[Start of section]

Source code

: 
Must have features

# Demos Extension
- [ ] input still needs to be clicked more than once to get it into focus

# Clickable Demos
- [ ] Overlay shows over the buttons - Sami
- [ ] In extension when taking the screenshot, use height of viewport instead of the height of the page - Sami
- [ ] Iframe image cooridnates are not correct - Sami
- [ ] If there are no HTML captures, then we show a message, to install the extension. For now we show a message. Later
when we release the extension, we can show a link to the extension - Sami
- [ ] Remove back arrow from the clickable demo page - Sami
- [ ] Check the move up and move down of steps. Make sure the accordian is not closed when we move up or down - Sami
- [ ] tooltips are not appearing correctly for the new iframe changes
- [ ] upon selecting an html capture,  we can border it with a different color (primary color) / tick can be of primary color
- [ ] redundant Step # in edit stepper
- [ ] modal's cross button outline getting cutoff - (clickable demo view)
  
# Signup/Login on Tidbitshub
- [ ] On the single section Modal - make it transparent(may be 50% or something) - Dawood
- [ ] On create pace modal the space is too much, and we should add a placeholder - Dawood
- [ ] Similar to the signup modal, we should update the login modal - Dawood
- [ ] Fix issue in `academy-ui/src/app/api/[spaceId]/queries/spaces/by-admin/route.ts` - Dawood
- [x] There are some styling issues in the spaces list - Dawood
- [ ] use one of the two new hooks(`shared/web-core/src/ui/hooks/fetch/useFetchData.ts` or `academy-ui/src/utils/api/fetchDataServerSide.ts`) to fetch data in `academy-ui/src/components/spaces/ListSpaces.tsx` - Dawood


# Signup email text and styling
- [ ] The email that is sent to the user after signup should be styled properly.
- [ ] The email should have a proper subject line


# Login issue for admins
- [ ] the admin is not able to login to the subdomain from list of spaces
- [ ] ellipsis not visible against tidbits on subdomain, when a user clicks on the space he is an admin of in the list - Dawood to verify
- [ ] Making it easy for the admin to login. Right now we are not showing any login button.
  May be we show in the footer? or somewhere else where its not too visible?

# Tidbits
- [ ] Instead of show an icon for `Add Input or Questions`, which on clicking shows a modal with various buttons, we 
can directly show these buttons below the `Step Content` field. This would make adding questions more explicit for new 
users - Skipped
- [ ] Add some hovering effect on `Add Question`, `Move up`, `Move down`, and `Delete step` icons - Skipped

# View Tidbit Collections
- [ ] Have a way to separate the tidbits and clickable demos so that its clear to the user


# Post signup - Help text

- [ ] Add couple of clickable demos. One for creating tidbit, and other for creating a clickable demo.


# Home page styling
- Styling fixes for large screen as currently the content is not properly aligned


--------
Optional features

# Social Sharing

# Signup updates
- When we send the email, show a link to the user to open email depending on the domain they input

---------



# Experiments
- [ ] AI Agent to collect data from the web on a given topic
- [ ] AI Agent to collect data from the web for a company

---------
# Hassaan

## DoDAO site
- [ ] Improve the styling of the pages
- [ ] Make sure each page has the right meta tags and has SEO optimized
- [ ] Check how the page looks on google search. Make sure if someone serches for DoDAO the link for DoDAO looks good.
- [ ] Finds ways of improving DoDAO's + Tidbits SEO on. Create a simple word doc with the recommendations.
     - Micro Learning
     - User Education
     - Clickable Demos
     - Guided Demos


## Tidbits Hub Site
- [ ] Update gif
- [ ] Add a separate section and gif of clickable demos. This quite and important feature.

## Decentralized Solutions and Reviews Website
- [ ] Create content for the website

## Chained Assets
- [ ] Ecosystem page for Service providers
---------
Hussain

[End of section]

→ **WHAT YOU ARE ASKED TO DO**
Exact transcription of the records is all that is wanted.

→ **RESPONSE**
Source code

: 
Must have features

# Demos Extension
- [ ] input still needs to be clicked more than once to get it into focus

# Clickable Demos
- [ ] Overlay shows over the buttons - Sami
- [ ] In extension when taking the screenshot, use height of viewport instead of the height of the page - Sami
- [ ] Iframe image cooridnates are not correct - Sami
- [ ] If there are no HTML captures, then we show a message, to install the extension. For now we show a message. Later
when we release the extension, we can show a link to the extension - Sami
- [ ] Remove back arrow from the clickable demo page - Sami
- [ ] Check the move up and move down of steps. Make sure the accordian is not closed when we move up or down - Sami
- [ ] tooltips are not appearing correctly for the new iframe changes
- [ ] upon selecting an html capture,  we can border it with a different color (primary color) / tick can be of primary color
- [ ] redundant Step # in edit stepper
- [ ] modal's cross button outline getting cutoff - (clickable demo view)
  
# Signup/Login on Tidbitshub
- [ ] On the single section Modal - make it transparent(may be 50% or something) - Dawood
- [ ] On create pace modal the space is too much, and we should add a placeholder - Dawood
- [ ] Similar to the signup modal, we should update the login modal - Dawood
- [ ] Fix issue in `academy-ui/src/app/api/[spaceId]/queries/spaces/by-admin/route.ts` - Dawood
- [x] There are some styling issues in the spaces list - Dawood
- [ ] use one of the two new hooks(`shared/web-core/src/ui/hooks/fetch/useFetchData.ts` or `academy-ui/src/utils/api/fetchDataServerSide.ts`) to fetch data in `academy-ui/src/components/spaces/ListSpaces.tsx` - Dawood


# Signup email text and styling
- [ ] The email that is sent to the user after signup should be styled properly.
- [ ] The email should have a proper subject line


# Login issue for admins
- [ ] the admin is not able to login to the subdomain from list of spaces
- [ ] ellipsis not visible against tidbits on subdomain, when a user clicks on the space he is an admin of in the list - Dawood to verify
- [ ] Making it easy for the admin to login. Right now we are not showing any login button.
  May be we show in the footer? or somewhere else where its not too visible?

# Tidbits
- [ ] Instead of show an icon for `Add Input or Questions`, which on clicking shows a modal with various buttons, we 
can directly show these buttons below the `Step Content` field. This would make adding questions more explicit for new 
users - Skipped
- [ ] Add some hovering effect on `Add Question`, `Move up`, `Move down`, and `Delete step` icons - Skipped

# View Tidbit Collections
- [ ] Have a way to separate the tidbits and clickable demos so that its clear to the user


# Post signup - Help text

- [ ] Add couple of clickable demos. One for creating tidbit, and other for creating a clickable demo.


# Home page styling
- Styling fixes for large screen as currently the content is not properly aligned


--------
Optional features

# Social Sharing

# Signup updates
- When we send the email, show a link to the user to open email depending on the domain they input

---------



# Experiments
- [ ] AI Agent to collect data from the web on a given topic
- [ ] AI Agent to collect data from the web for a company

---------
# Hassaan

## DoDAO site
- [ ] Improve the styling of the pages
- [ ] Make sure each page has the right meta tags and has SEO optimized
- [ ] Check how the page looks on google search. Make sure if someone serches for DoDAO the link for DoDAO looks good.
- [ ] Finds ways of improving DoDAO's + Tidbits SEO on. Create a simple word doc with the recommendations.
     - Micro Learning
     - User Education
     - Clickable Demos
     - Guided Demos


## Tidbits Hub Site
- [ ] Update gif
- [ ] Add a separate section and gif of clickable demos. This quite and important feature.

## Decentralized Solutions and Reviews Website
- [ ] Create content for the website

## Chained Assets
- [ ] Ecosystem page for Service providers
---------
Hussain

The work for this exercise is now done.